Gustav Adolf im Reichstag:
"...Vor allem aber müssen unsere unterdrückten Religionsverwandten von dem päpstlichen Joch befreit werden, und das wird, mit Gottes Hilfe möglich sein."
Naja gebetet wurde viel während des Krieges auf beiden Seiten und die himmlischen Mächte als auf der eigenen Seite befindlich dargestellt... Jedenfalls sind die beiden zeitgen. Aussagen, relativ gute Belege was Schwedens Antriebe zum Feldzug waren, mal den gefährlichen Reichsabsolutismus als Schreckgespenst noch außen vor gelassen.:fs:
 
Daß eins das andere ausschließen würde, hatte ich übrigens gar nicht behauptet: nur überlagerte nicht der konfessionelle Faktor die anderen - und schon gar nicht den französisch-habsburgischen Machtgegensatz, der seinerseits sehr vordergründig war..


Man sollte Fürsten wie Gustav Adolf von Schweden oder Herzog Maximilian von Bayern eine religiöse Motivation nicht absprechen. Allein praktische Machtinteressen zu vermuten, wäre zu kurz gesprungen, und würde das Selbstverständnis von Herrschern jener Zeit nicht treffen. Wenn man zeitgenössische Quellen und Herrscherbiografien betrachtet, kommt man zu dem Schluss, dass sich religiöse Motive und territoriale Ziele unentwirrbar miteinander verbinden.

Natürlich ist festzuhalten, dass der Krieg schließlich aus dem Ruder lief und die konfessionelle Motivation immer mehr zurücktrat. Nach dem Motto, dass der Krieg den Krieg ernähren müsse, artete der Kampf vielfach zu bloßer Drangsalierung der geplagten und dezimierten Zivilbevölkerung durch skrupellose Söldnerbanden aus.

Wie sehr sich der Krieg schließlich von seinen ursprünglichen Zielen entfernt hatte, zeigt die absurde Mächtekonstellation gegen Ende der Auseinandersetzung: Für die geschwächten Schweden focht nun das katholische Frankreich gegen den katholische Kaiser !

Wie ambivalent das Handeln Gustav Adolfs war, zeigt der Vertrag von Bärwalde, den er am 13. Januar 1631 mit Richelieu bzw. dem katholischen Frankreich schloss, nachdem er am 6. Juli 1630 an der deutsche Ostseeküste gelandet war:

Es soll hiermit ein Bündnis geschlossen werden zwischen den durchlauchtigsten Königen von Schweden und Frankreich zum Zweck der Verteidigung ihrer gemeinsamen Bundesgenossen, der Sicherheit der Ost- und Nordsee, der Freiheit des Handels und der Wiederherstellung der unterdrückten Stände des Römischen Reiche ...
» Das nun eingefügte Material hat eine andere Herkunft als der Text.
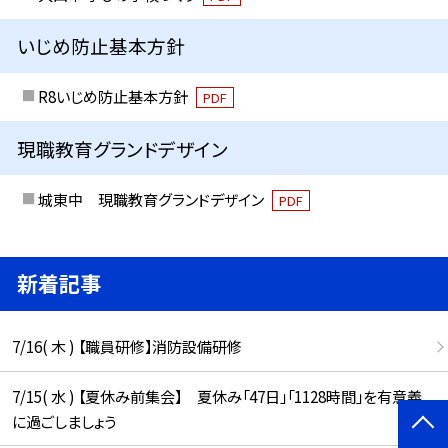
いじめ防止基本方針
R8いじめ防止基本方針
PDF
現職教育グランドデザイン
城東中 現職教育グランドデザイン
PDF
新着記事
7/16( 木 ) 【職員研修】消防設備研修
7/15( 水 ) 【夏休み前集会】 夏休み「47日」「1128時間」を有意義
に過ごしましょう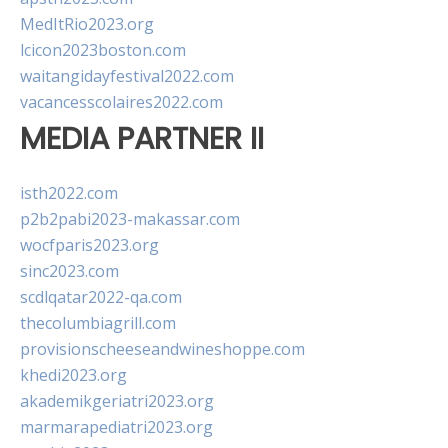
MedItRio2023.org
lcicon2023boston.com
waitangidayfestival2022.com
vacancesscolaires2022.com
MEDIA PARTNER II
isth2022.com
p2b2pabi2023-makassar.com
wocfparis2023.org
sinc2023.com
scdlqatar2022-qa.com
thecolumbiagrill.com
provisionscheeseandwineshoppe.com
khedi2023.org
akademikgeriatri2023.org
marmarapediatri2023.org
Da die Gegenseite sich bis zum heutigen Tage zu keiner Wiedergutmachung des zugefügten Unrechts bereit erklärt und die deshalb unternommenen Schritte bisher zurückgewiesen hat, soll die Rettung der gemeinsamen Bundesgenossen mit bewaffneter Hand bewirkt werden.
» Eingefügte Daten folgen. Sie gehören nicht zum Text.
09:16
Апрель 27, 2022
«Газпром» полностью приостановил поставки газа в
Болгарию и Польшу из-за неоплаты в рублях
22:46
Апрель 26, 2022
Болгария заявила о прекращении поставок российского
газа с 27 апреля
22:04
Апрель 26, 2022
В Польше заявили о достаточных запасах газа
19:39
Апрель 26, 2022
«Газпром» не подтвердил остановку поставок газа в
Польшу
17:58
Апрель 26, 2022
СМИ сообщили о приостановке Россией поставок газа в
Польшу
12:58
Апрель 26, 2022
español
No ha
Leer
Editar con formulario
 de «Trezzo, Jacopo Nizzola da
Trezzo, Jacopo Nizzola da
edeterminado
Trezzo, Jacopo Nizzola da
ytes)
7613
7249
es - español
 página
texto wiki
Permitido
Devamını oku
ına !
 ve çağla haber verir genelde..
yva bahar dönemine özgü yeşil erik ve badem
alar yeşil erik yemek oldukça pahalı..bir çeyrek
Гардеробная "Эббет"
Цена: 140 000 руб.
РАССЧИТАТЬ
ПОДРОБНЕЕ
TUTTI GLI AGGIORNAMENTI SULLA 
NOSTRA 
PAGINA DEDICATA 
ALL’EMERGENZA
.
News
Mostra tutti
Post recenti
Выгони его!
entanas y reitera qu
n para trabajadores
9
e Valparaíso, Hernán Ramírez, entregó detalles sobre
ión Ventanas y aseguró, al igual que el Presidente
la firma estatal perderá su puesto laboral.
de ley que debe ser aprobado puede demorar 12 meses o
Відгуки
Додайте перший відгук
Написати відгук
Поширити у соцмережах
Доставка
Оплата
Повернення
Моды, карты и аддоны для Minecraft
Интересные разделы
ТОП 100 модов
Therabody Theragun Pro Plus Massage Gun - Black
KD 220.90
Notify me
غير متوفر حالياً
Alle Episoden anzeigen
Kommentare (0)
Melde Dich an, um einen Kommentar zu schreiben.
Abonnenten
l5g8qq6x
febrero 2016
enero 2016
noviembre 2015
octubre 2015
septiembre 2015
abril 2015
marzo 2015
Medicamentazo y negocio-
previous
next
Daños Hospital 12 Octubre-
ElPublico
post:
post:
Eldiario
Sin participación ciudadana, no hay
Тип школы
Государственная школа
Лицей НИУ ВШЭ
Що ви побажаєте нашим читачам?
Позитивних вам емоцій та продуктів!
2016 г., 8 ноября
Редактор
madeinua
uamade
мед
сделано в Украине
Zu dem Zweck wird der König von Schweden entsprechend der großen Kriegslast dreißigtausend Mann zu Fuß und sechstausend Kürassiere auf seine Kosten nach Deutschland führen und dort unterhalten. Der König von Frankreich wird jährlich 400 000 Reichstaler = eine Million Livres beisteuern ... und den Beauftragten des Königs von Schweden auszahlen und übergeben. Die Anwerbung von Soldaten und Schiffen sowie die Ausfuhr von Schiffen und Kriegsmaterial soll in den beiderseitigen Staaten frei sein, den Gegnern aber verwehrt werden.

Wenn Gott dem König von Schweden Erfolg verleiht, wird er sich hinsichtlich der Religionsausübung in den eroberten Ländern nach den Reichsgesetzen verhalten. An Orten, wo er die Ausübung der Römisch-katholischen Religion vorfindet, soll diese unberührt erhalten bleiben.
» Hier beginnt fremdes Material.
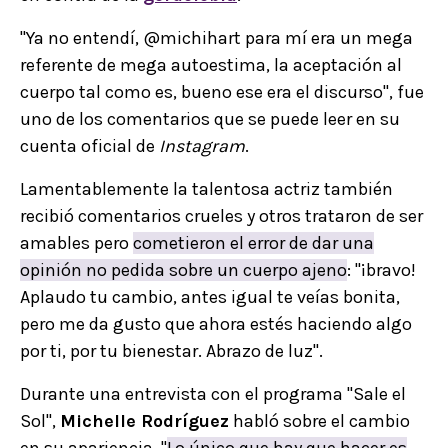
"Ya no entendí, @michihart para mí era un mega
referente de mega autoestima, la aceptación al
cuerpo tal como es, bueno ese era el discurso", fue
uno de los comentarios que se puede leer en su
cuenta oficial de
Instagram
.
Lamentablemente la talentosa actriz también
recibió comentarios crueles y otros trataron de ser
amables pero
cometieron el error de dar una
opinión no pedida sobre un cuerpo ajeno
: "¡bravo!
Aplaudo tu cambio, antes igual te veías bonita,
pero me da gusto que ahora estés haciendo algo
por ti, por tu bienestar. Abrazo de luz".
Durante una entrevista con el programa "Sale el
Sol",
Michelle Rodríguez
habló sobre el cambio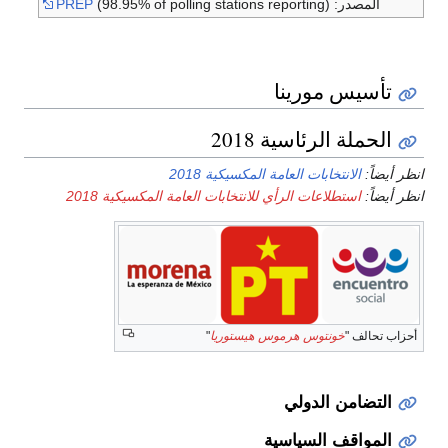
المصدر:
(98.95% of polling stations reporting)
PREP
تأسيس مورينا
الحملة الرئاسية 2018
انظر أيضاً:
الانتخابات العامة المكسيكية 2018
انظر أيضاً:
استطلاعات الرأي للانتخابات العامة المكسيكية 2018
أحزاب تحالف "
خونتوس هرموس هيستوريا
"
التضامن الدولي
المواقف السياسية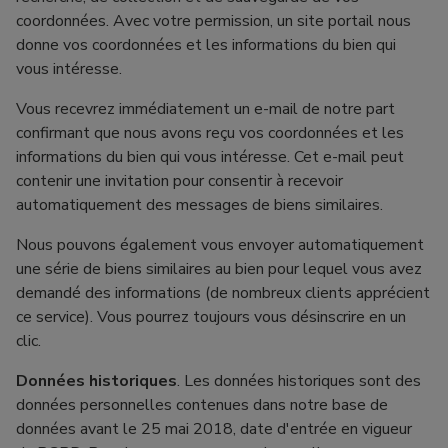
coordonnées. Avec votre permission, un site portail nous
donne vos coordonnées et les informations du bien qui
vous intéresse.
Vous recevrez immédiatement un e-mail de notre part
confirmant que nous avons reçu vos coordonnées et les
informations du bien qui vous intéresse. Cet e-mail peut
contenir une invitation pour consentir à recevoir
automatiquement des messages de biens similaires.
Nous pouvons également vous envoyer automatiquement
une série de biens similaires au bien pour lequel vous avez
demandé des informations (de nombreux clients apprécient
ce service). Vous pourrez toujours vous désinscrire en un
clic.
Données historiques
. Les données historiques sont des
données personnelles contenues dans notre base de
données avant le 25 mai 2018, date d'entrée en vigueur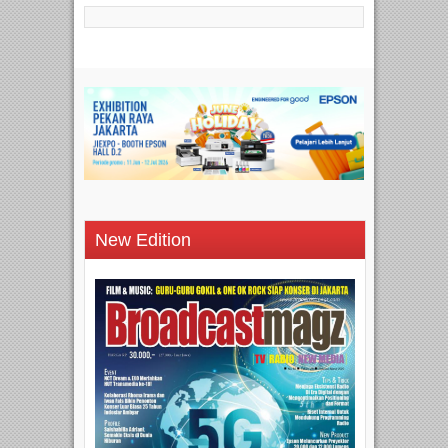
New Edition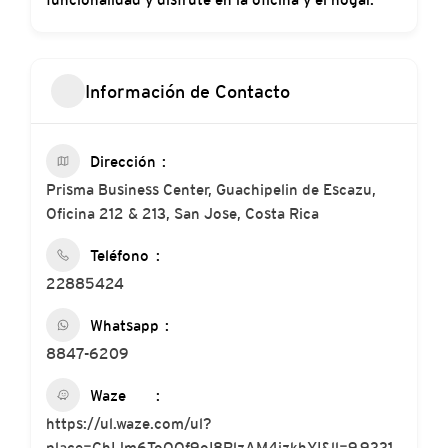
Información de Contacto
Dirección
Prisma Business Center, Guachipelin de Escazu,
Oficina 212 & 213, San Jose, Costa Rica
Teléfono
22885424
Whatsapp
8847-6209
Waze
https://ul.waze.com/ul?
place=ChIJm6ToQOf9oI8RlzAM4jzkhYI&ll=9.9331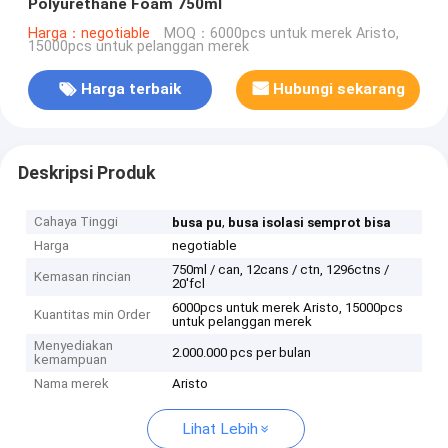
Polyurethane Foam 750ml
Harga：negotiable
MOQ：6000pcs untuk merek Aristo,
15000pcs untuk pelanggan merek
Harga terbaik
Hubungi sekarang
Deskripsi Produk
Cahaya Tinggi
,
busa pu
busa isolasi semprot bisa
Harga
negotiable
750ml / can, 12cans / ctn, 1296ctns /
Kemasan rincian
20'fcl
6000pcs untuk merek Aristo, 15000pcs
Kuantitas min Order
untuk pelanggan merek
Menyediakan
2.000.000 pcs per bulan
kemampuan
Nama merek
Aristo
Lihat Lebih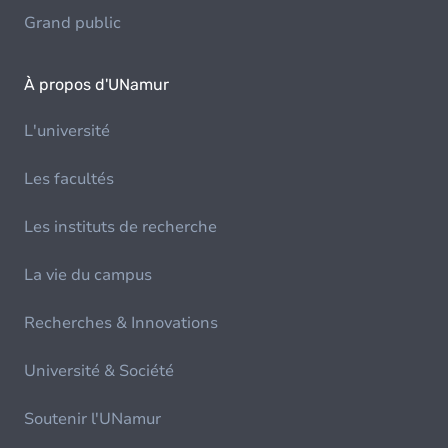
Grand public
À propos d'UNamur
L'université
Les facultés
Les instituts de recherche
La vie du campus
Recherches & Innovations
Université & Société
Soutenir l'UNamur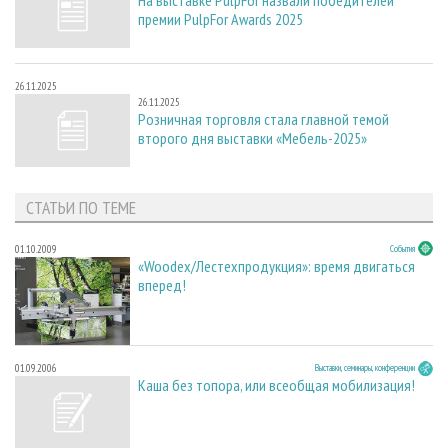
На выставке PulpFor назвали победителей
премии PulpFor Awards 2025
26.11.2025
26.11.2025
Розничная торговля стала главной темой
второго дня выставки «Мебель-2025»
СТАТЬИ ПО ТЕМЕ
01.10.2009
События
«Woodex/Лестехпродукция»: время двигаться
вперед!
01.09.2006
Выставки, семинары, конференции
Каша без топора, или всеобщая мобилизация!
Mit dem Herzog von Bayern und der Katholischen Liga im Römischen Reich soll Freundschaft oder wenigstens Neutralität gehalten werden, sofern sie ihrerseits das gleiche tun ...

(Sverges Traktater, Bd. V 2, S. 438-440)


Ein erstaunliches Dokument, das wie selbstverständlich einen Pakt zwischen dem katholische Frankreich und dem protestantischen Schweden besiegelt, und sogar der katholischen Liga freundschaftliches Einvernehmen anbietet.
 
Ein erstaunliches Dokument, das wie selbstverständlich einen Pakt zwischen dem katholische Frankreich und dem protestantischen Schweden besiegelt, und sogar der katholischen Liga freundschaftliches Einvernehmen anbietet.
So erstaunlich nun auch wieder nicht. Allianzen zwischen katholischen und protestantischen Staaten waren nicht die Ausnahme. In der damaligen Machtpolitik spielte dies keine Rolle, wenn es politisch sinnvoll war.
Ich würde die Allianz Frankreichs mit den protestantischen Mächten nicht überbewerten. Auch an der Seite einer katholischen Macht konnte man die eigenen konfessionellen Pläne weiter verfolgen, da sehe ich keinen Widerspruch. Natürlich ist eine Trennung zwischen der persönlichen Religiösität der Herrscher und Potentaten von der Politik ihrer Staaten schwerlich trennbar.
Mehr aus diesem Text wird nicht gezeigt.